Controlling the camera is a bad joke, squeezing triggers and wobbling thumb sticks in a desperate attempt to see what you need to see to actually play the game. It’s deeply unwieldy, and makes setting up cunning plans involving sniper rifles, dinghies and stolen jeeps a deeply frustrating, laborious and time-consuming affair. Selecting commandos, choosing their abilities, activating a takedown, everything is unintuitive and, worst of all, laggy. Far too often my elite squad was rumbled simply because the spy handles like a brick coated in baby oil, failing to get out of the enemy sightlines in time. For a turn-based game these foibles might be more forgivable, but in a real time strategy game, one in which there are numerous moving parts to manage to succeed, these controls are game-breaking.
If you are able to grin and bear it with the controls (or are playing with mouse & keyboard) there’s a lot to like about Commandos: Origins. Levels in general are humongous, intricate and complex, with a veritable army of goons to sneak past and assassinate. Most take several hours to fully complete, and not just because of save-scumming your way through tricky encounters. There’s some interesting verticality to the environment too, allowing for open and free-form strategizing, with numerous possibilities to proceed presenting themselves.
Your commandos rarely start in the same location, instead they weave and wind their way around the environments, assisting each other in intuitive and creative ways. Sniping out guards to open the path for your driver on the other side of the map, ferrying commandos to flank the enemy in an inflatable dingy, crashing lorries through checkpoints, or just pulling out the machine guns and going wild, the potential strategies are varied, and many objectives are entirely optional. These tactics are enabled, and the gamepad controls almost made bearable, by the handy ability to pause the game at any point and issue each Commando with a series of orders, then unpause and watch your perfectly plan carried out.
Visually, this is gorgeous stuff; vehicles, uniforms, and weapons are all impeccably researched and immaculately detailed, yet with the charming larger-than-life aesthetic of a Hollywood war film. There’s something akin to playing with your GI JOEs here, chunky player characters crawling under barbed wires, kicking down doors, or chocking out Nazis. Landscapes are varied and interesting, from sand coated deserts, to ancient Germanic forests, and icy-cold tundra.

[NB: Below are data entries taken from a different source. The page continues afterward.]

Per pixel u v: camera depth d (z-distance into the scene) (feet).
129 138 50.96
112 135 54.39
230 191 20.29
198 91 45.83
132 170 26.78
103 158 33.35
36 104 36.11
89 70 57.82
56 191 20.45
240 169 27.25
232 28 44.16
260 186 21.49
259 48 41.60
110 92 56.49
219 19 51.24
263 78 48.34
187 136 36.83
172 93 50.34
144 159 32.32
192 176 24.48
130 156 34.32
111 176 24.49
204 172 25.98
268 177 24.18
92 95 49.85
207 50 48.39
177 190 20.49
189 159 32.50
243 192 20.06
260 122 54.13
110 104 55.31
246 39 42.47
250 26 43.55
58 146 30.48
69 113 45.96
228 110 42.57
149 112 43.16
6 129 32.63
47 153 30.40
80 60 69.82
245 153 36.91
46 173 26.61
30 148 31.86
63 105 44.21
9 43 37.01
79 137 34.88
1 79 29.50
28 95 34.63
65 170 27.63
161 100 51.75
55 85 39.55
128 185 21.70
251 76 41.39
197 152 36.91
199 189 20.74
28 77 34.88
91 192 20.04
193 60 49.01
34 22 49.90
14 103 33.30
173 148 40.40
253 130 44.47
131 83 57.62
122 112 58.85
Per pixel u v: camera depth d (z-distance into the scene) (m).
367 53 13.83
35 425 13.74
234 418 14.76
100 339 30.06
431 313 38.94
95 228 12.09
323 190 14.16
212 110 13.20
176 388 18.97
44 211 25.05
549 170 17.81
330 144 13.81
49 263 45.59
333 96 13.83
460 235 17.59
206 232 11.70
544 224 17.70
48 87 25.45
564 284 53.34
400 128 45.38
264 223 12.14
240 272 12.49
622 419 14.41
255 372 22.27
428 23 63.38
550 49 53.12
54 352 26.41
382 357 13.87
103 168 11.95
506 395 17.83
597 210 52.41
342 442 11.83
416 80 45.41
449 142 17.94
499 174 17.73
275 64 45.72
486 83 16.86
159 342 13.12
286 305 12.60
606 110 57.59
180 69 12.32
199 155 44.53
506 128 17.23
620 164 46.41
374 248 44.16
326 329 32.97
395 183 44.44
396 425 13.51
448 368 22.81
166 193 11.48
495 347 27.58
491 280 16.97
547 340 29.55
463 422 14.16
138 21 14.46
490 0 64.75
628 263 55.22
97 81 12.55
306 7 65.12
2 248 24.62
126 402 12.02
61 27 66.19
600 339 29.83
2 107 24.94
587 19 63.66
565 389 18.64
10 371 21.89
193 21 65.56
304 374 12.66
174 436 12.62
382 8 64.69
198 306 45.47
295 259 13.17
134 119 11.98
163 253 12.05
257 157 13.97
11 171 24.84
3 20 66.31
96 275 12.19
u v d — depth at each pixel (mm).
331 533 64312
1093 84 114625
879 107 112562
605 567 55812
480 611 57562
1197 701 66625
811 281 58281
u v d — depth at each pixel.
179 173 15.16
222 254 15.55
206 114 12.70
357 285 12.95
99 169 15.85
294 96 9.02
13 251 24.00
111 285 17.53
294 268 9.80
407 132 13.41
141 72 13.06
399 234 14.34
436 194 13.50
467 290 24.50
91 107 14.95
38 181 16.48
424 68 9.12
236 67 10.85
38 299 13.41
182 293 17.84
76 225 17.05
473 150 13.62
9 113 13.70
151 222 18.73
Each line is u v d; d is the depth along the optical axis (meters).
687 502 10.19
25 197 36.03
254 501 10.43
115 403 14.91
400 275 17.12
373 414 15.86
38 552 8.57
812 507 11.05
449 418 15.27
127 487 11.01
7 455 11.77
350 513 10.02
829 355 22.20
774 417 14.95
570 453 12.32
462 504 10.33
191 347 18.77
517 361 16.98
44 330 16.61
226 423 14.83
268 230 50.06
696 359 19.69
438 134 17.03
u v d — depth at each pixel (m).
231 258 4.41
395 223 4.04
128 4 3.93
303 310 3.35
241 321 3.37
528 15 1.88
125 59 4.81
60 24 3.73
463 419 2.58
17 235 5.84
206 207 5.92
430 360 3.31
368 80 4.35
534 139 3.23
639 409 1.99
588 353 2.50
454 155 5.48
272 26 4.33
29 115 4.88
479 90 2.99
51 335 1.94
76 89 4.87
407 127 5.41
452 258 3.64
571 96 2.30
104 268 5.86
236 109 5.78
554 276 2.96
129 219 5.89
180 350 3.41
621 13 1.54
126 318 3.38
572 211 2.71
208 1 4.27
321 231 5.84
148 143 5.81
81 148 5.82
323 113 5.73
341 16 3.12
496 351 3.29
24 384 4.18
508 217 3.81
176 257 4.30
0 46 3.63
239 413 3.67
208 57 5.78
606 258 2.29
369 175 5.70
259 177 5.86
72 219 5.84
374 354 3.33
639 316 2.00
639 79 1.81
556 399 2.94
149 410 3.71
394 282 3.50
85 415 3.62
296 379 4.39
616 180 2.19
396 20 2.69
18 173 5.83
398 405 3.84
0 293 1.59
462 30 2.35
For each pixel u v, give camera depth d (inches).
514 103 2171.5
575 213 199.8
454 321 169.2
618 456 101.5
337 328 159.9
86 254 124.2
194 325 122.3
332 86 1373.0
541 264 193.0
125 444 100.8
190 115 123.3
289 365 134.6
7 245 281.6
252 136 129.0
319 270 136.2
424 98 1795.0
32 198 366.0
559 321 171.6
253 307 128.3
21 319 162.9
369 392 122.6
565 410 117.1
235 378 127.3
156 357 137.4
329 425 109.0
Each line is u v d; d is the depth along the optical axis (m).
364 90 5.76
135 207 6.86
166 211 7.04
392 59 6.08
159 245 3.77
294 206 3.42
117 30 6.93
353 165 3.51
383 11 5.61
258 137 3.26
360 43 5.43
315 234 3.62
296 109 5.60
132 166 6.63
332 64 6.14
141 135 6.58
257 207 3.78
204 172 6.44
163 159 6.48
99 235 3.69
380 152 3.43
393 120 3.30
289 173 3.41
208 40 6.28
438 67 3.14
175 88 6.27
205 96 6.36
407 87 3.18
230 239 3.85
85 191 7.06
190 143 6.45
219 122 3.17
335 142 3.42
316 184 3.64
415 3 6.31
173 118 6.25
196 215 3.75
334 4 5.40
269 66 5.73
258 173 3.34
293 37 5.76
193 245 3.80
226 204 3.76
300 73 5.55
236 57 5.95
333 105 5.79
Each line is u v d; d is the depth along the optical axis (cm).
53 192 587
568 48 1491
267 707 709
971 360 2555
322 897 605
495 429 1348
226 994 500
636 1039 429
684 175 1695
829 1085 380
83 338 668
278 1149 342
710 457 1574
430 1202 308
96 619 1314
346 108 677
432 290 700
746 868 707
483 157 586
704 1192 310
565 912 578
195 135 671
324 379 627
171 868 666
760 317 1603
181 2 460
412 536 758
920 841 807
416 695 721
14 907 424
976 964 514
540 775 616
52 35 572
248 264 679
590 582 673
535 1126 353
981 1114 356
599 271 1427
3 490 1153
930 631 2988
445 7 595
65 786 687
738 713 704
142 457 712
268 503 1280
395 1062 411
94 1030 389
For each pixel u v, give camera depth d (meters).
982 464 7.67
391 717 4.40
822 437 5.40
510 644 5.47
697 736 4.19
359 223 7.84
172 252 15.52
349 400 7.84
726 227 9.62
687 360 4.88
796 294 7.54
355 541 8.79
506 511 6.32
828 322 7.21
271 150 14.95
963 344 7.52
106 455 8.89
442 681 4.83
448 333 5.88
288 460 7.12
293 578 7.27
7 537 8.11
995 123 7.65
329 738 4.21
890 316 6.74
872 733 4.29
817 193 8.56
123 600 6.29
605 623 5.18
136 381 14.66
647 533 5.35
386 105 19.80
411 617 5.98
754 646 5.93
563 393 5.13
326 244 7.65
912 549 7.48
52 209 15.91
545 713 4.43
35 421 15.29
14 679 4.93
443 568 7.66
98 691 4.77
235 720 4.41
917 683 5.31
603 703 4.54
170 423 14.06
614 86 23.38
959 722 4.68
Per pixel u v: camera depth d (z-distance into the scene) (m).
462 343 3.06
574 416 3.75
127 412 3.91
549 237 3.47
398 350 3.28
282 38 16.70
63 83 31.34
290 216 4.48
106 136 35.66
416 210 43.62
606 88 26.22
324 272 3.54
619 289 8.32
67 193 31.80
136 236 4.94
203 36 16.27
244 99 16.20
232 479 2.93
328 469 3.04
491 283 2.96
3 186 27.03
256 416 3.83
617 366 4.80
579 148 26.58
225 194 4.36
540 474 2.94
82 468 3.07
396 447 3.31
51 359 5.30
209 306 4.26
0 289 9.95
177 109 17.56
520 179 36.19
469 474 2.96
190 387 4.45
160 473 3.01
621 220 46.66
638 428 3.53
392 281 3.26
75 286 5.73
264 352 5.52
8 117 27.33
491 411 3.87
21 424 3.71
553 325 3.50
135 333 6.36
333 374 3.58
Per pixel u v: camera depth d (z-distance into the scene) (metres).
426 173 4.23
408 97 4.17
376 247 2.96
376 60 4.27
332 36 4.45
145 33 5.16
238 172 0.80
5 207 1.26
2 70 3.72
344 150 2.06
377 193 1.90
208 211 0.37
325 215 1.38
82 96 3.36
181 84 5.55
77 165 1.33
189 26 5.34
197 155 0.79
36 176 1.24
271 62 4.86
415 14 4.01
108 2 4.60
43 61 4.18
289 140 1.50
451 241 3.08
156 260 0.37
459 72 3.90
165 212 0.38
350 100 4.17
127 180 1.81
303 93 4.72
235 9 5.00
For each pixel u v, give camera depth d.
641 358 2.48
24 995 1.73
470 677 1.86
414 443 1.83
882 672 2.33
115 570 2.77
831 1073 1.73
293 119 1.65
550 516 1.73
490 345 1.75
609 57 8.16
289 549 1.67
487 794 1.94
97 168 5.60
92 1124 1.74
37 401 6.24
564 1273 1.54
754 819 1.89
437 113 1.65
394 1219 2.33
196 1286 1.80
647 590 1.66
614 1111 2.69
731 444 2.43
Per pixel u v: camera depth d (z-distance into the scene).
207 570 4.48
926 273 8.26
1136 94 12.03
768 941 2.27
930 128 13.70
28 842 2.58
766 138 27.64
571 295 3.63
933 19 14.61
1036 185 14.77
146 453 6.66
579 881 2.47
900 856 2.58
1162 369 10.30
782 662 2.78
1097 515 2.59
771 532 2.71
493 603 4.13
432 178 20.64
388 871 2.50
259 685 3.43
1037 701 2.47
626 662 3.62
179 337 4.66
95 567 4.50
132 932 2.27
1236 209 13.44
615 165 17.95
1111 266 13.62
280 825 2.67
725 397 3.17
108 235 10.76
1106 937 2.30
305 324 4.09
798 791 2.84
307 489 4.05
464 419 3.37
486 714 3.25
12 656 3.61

Unfortunately, things are let down by some noticeable frame-rate drops, particularly when the bullets start flying, causing the game to be even harder to control than before. There’s plenty of visual glitches too, with Commandos regularly murdering the air next to an enemy, only for the untouched guard to fall-down dead anyway. Worse, lots of screen tears accompany camera movement, making that already lacklustre aspect of the game nausea-inducing to boot.